### TASK
Starting at the beginning of the records below and ending at the line that contains "country: Portugal", rewrite the lines as a numbered list, omitting blank lines and pictures.
START
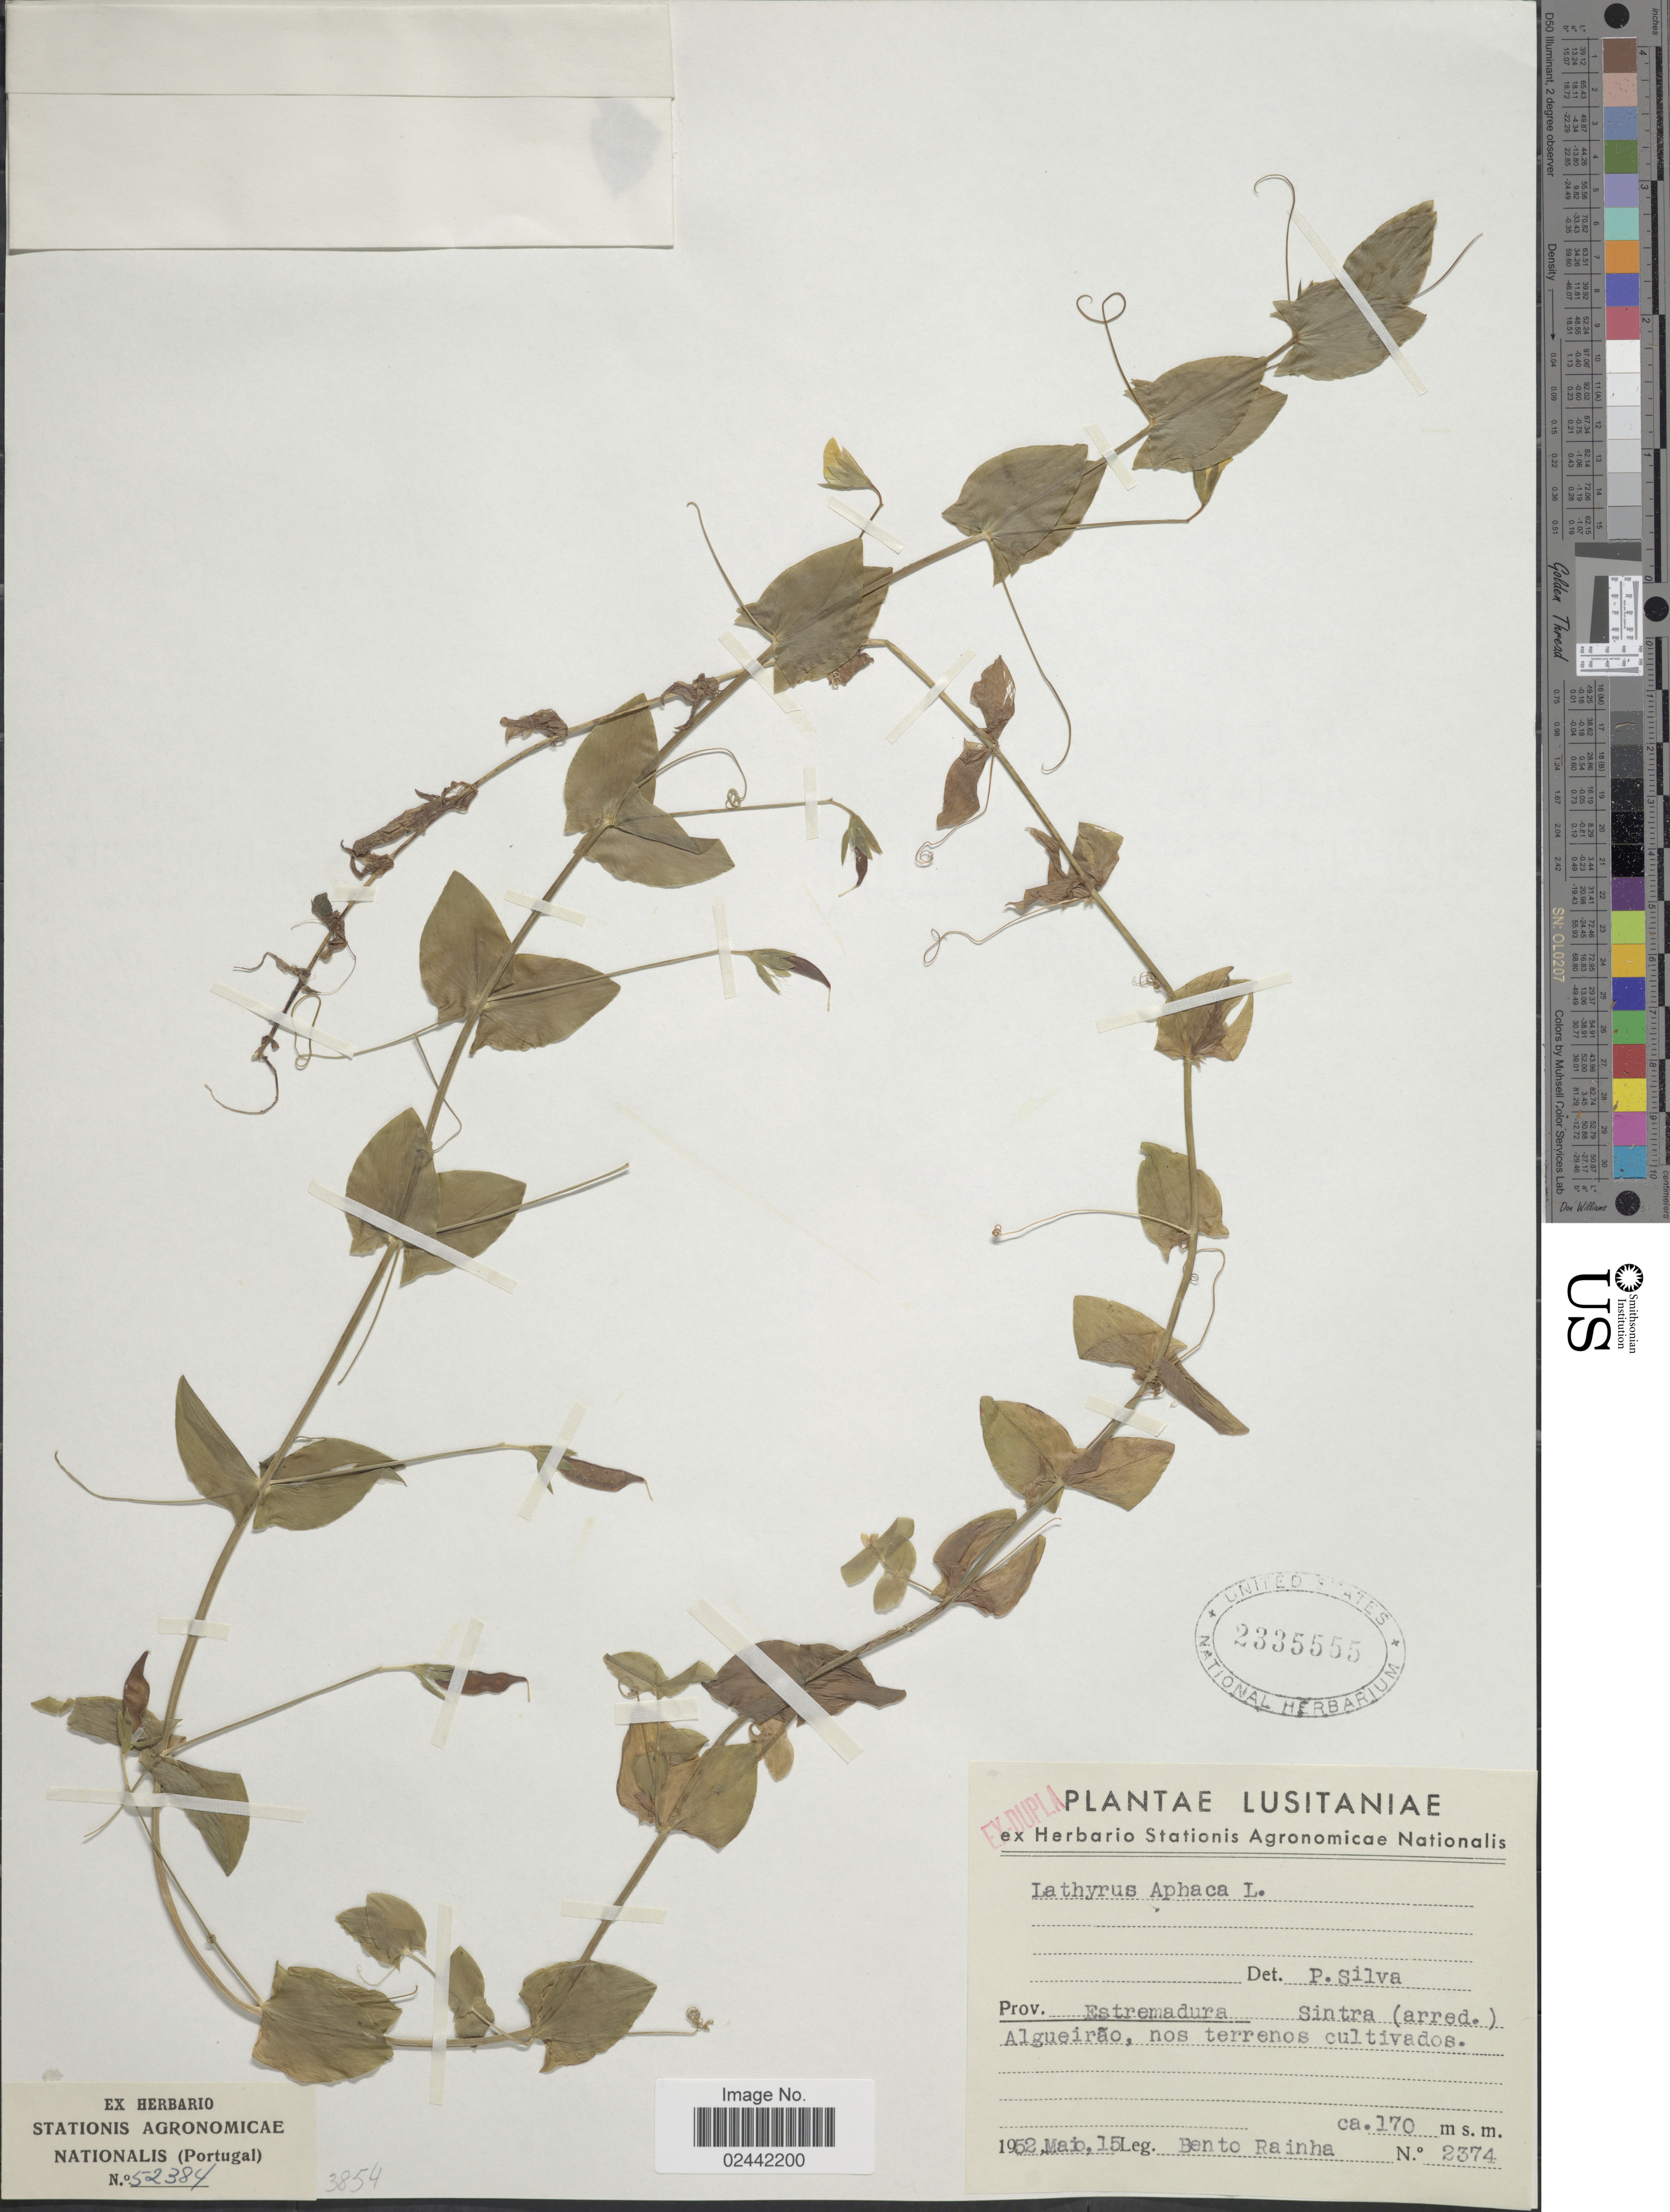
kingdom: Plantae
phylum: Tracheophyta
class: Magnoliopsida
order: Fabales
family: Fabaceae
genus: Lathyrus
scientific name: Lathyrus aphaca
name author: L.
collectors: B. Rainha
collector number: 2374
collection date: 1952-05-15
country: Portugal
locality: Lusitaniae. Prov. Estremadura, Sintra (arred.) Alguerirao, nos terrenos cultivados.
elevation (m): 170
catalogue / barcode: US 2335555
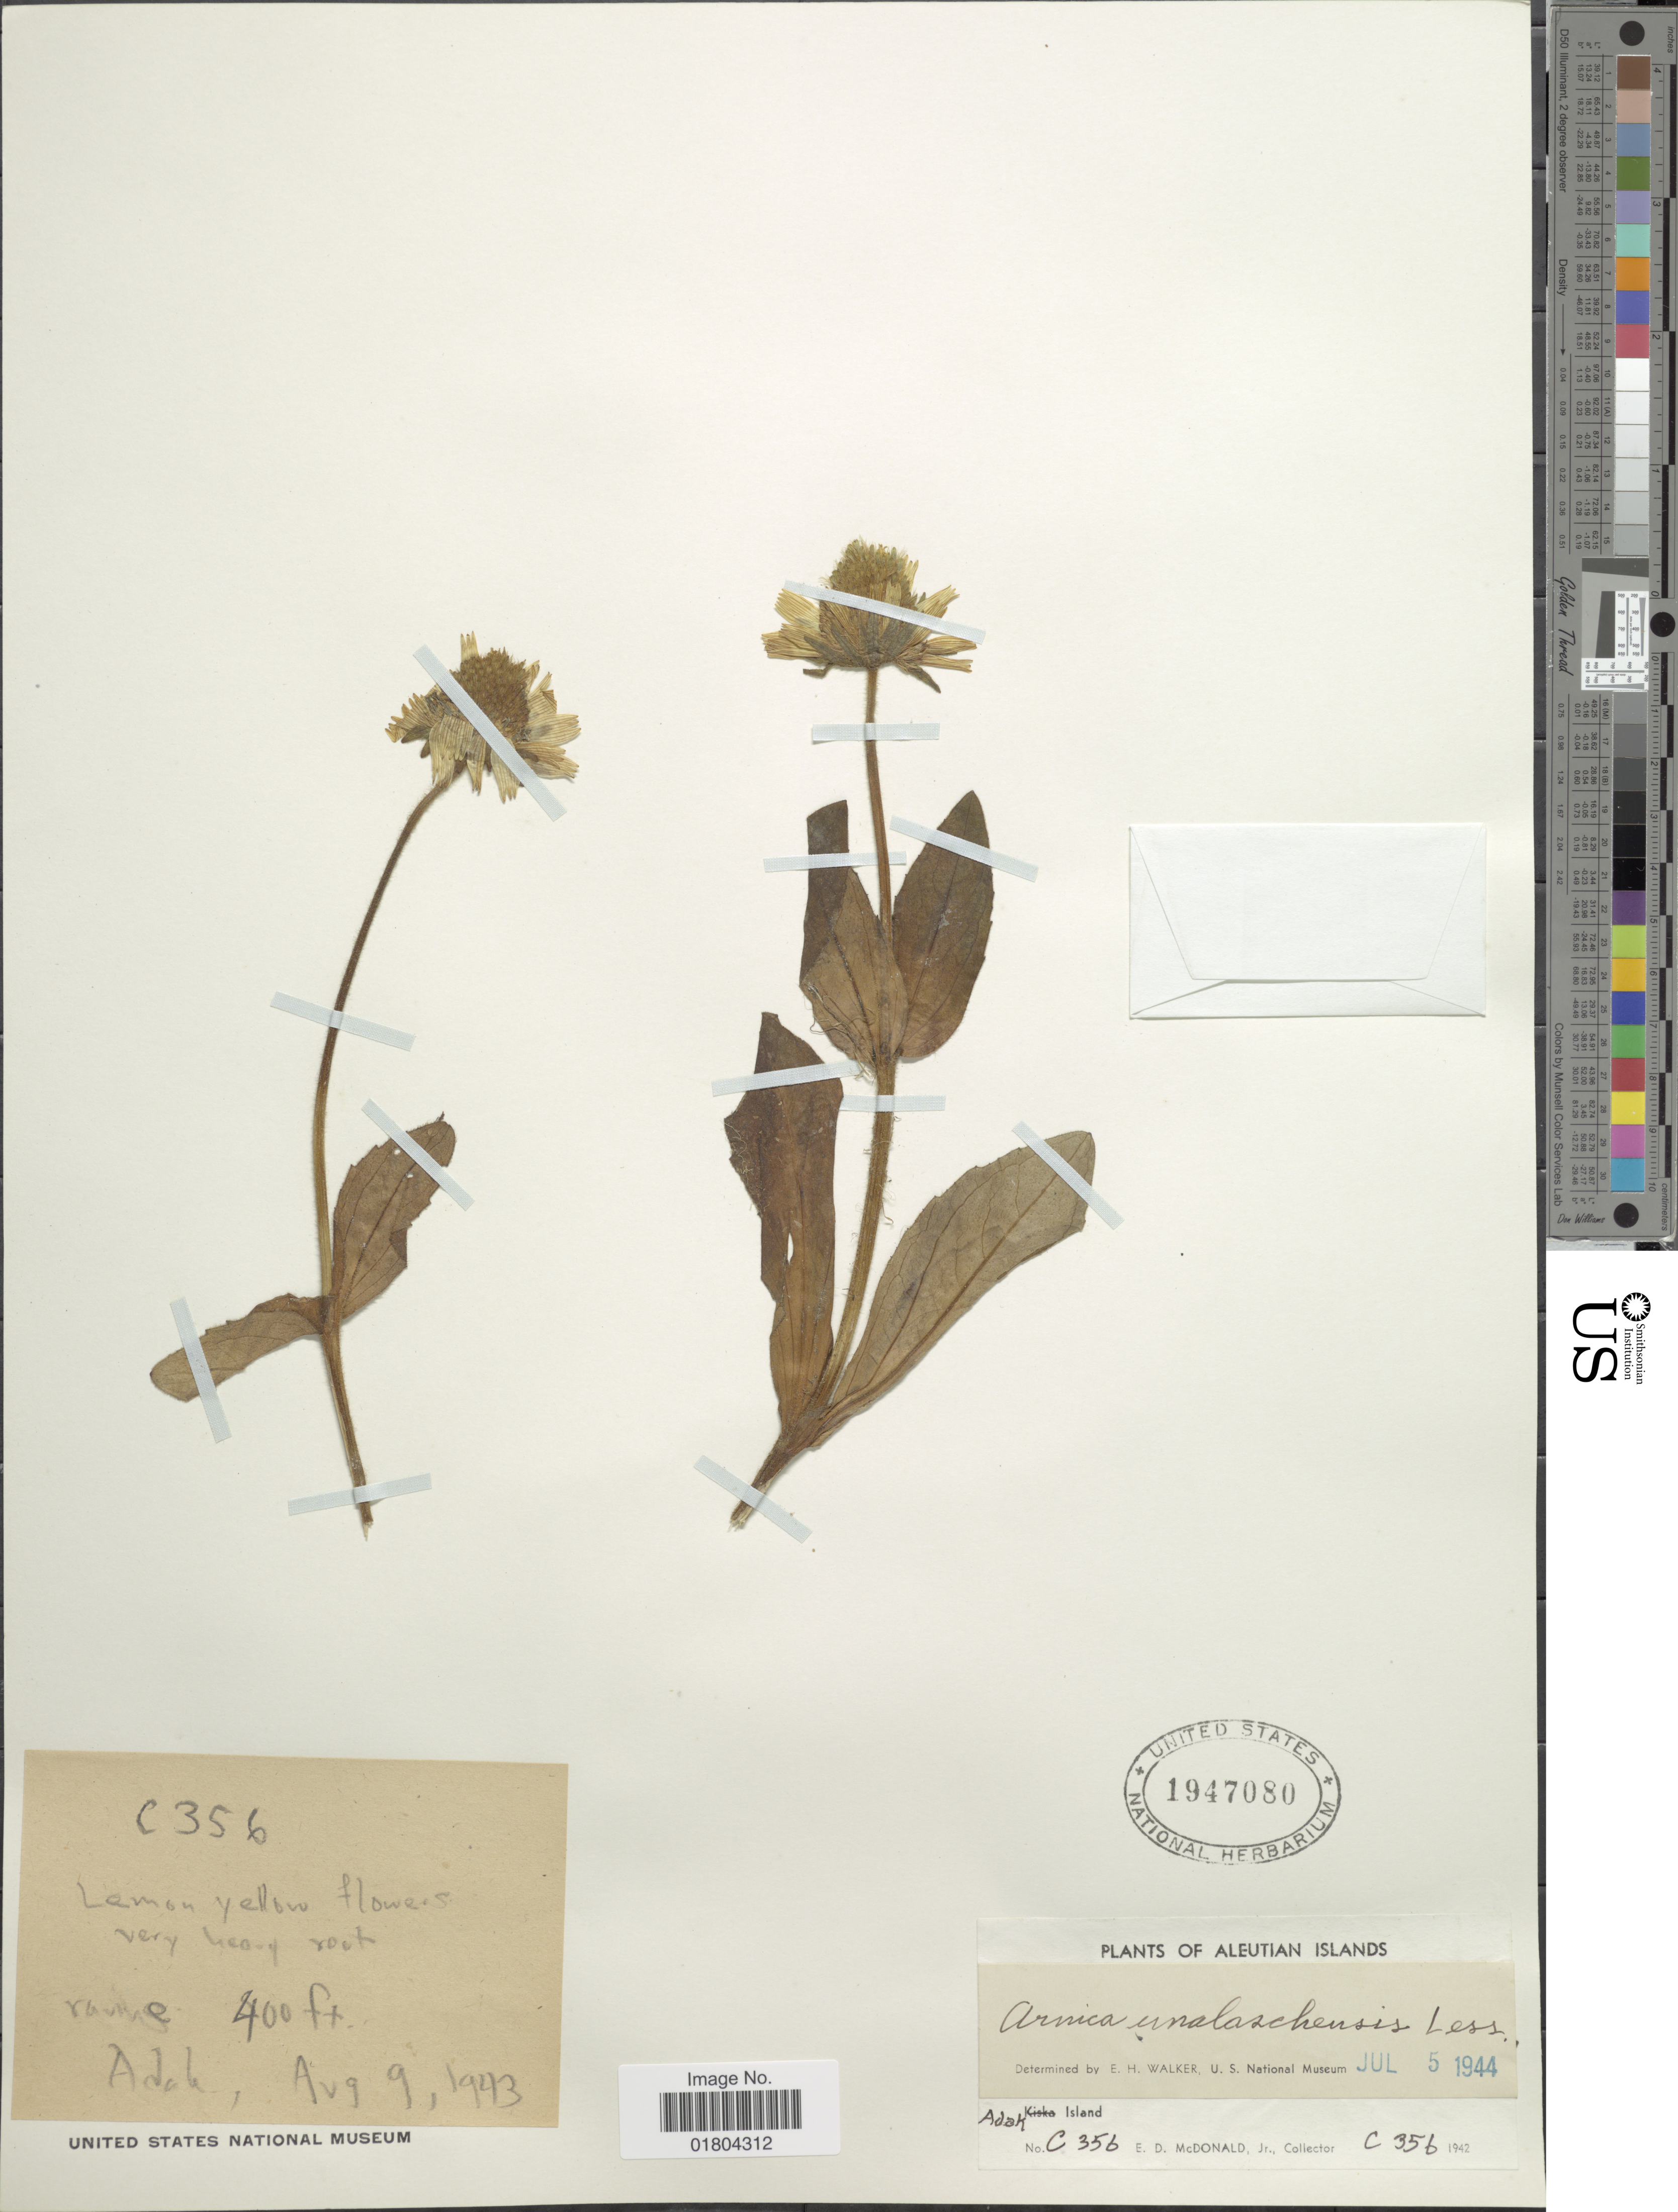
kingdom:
END
### SOLUTION
1. kingdom: Plantae
2. phylum: Tracheophyta
3. class: Magnoliopsida
4. order: Fabales
5. family: Fabaceae
6. genus: Lathyrus
7. scientific name: Lathyrus aphaca
8. name author: L.
9. collectors: B. Rainha
10. collector number: 2374
11. collection date: 1952-05-15
12. country: Portugal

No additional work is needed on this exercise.